De longue date, nous avions discuté au sein du Bureau du Conseil des Etats de l’opportunité d’effectuer un exercice d’évacuation. On nous avait indiqué les voies de sortie, l’attention à porter aux personnes à mobilité réduite, différentes précautions à respecter… et la date du mercredi 22 septembre fut arrêtée.

Je m’attendais à un véritable exercice intégrant les personnes sur les tribunes, le personnel du Palais fédéral, bref j’anticipais une situation proche de la réalité. Il n’en fut rien, l’exercice à l’issue des travaux de la matinée a presque pris des allures de course d’école, avec une sortie tranquille, certes via un escalier de secours, sur la place fédérale, et à la clé un apéritif.

Si le résultat me laisse dubitative quant à l’expérience acquise en vue d'un éventuel incendie, je suis reconnaissante à l’égard des personnes ayant préparé cet exercice. Il est opportun de préciser que cet exercice n’avait aucun lien avec les manifestations des jeudis soirs devant le Palais fédéral, désormais ponctuellement protégé par des grilles. La suite de la journée fut récréative avec la sortie du Conseil des Etats.

Don d'organes

Mais revenons-en à la politique, avec un sujet sensible abordant des questions de dignité et de valeurs personnelles. Nous avons, ce lundi, accepté une loi sur le don d’organes qui s’appuie sur un consentement présumé de la personne décédée. En effet, on observe un décalage entre les intentions de bon nombre de personnes mentionnant être favorables au principe du don d’organes et le taux réel de dons.

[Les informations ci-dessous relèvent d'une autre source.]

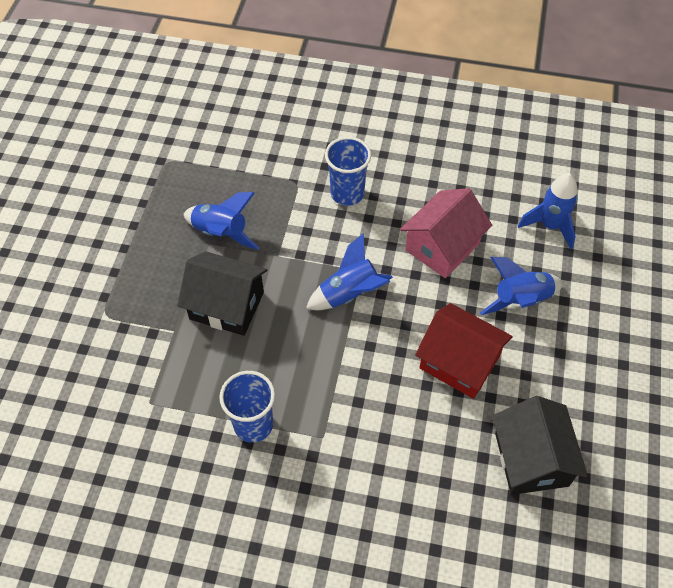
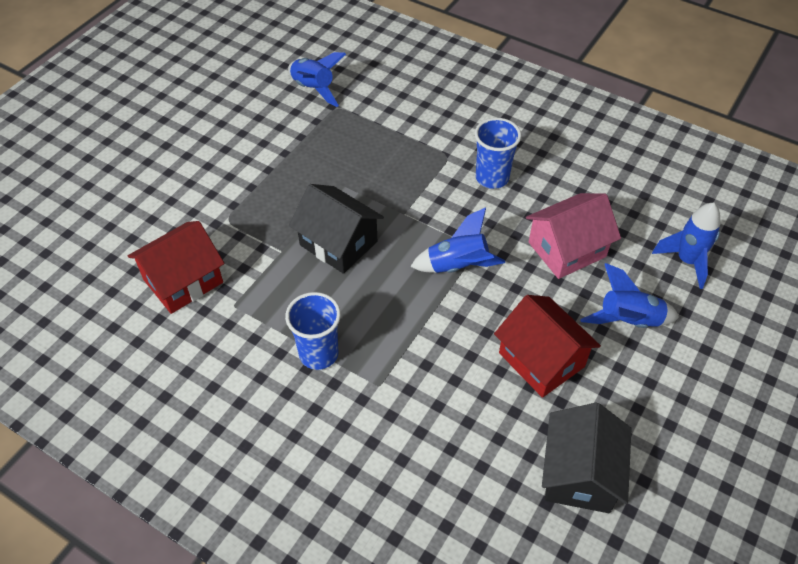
camera: 20 degrees right, 5 degrees down
blue rocket [184,192,259,250] -> blue rocket moved to [288,52,346,107]
none -> red house [128,221,224,314]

Nous sommes en fait assez peu à avoir glissé une carte de donneur dans notre porte-monnaie, alors que ce ne sont pas moins de 1500 personnes qui figuraient en 2020 en Suisse sur une liste d’attente pour un ou plusieurs organes. Si 519 transplantations ont eu lieu, 72 personnes figurant sur la liste d’attente sont décédées, alors qu’avec un don il leur aurait été possible, la plupart du temps, de significativement améliorer leur qualité de vie et souvent simplement de survivre.

Si le choix doit demeurer totalement personnel et ressort de critères éthiques, voire de croyances religieuses à respecter de manière inconditionnelle, force est de constater que la situation actuelle n’est pas satisfaisante.

Sauver des vies

En effet, au moment d’un accident, les proches en grande détresse ont à faire des choix difficiles et douloureux. Désormais, avec un change ment de paradigme fondamental qui
prévoit que toute personne qui ne souhaite pas faire don de ses organes après sa mort le déclare expressément, on peut envisager sereinement la question du don d’organes dans un contexte juridique totalement sécurisé. Faire ce pas peut sauver des vies et respecte totalement le choix des personnes qui ne souhaiteront pas un prélèvement d’organes au moment de leur décès.

Certes, le sujet n’est pas véritablement joyeux, mais le traiter répond concrètement à des situations de détresse... et la vie peut parfois bien vite basculer. Apporter un cadre normatif sécurisé était nécessaire et bienvenu.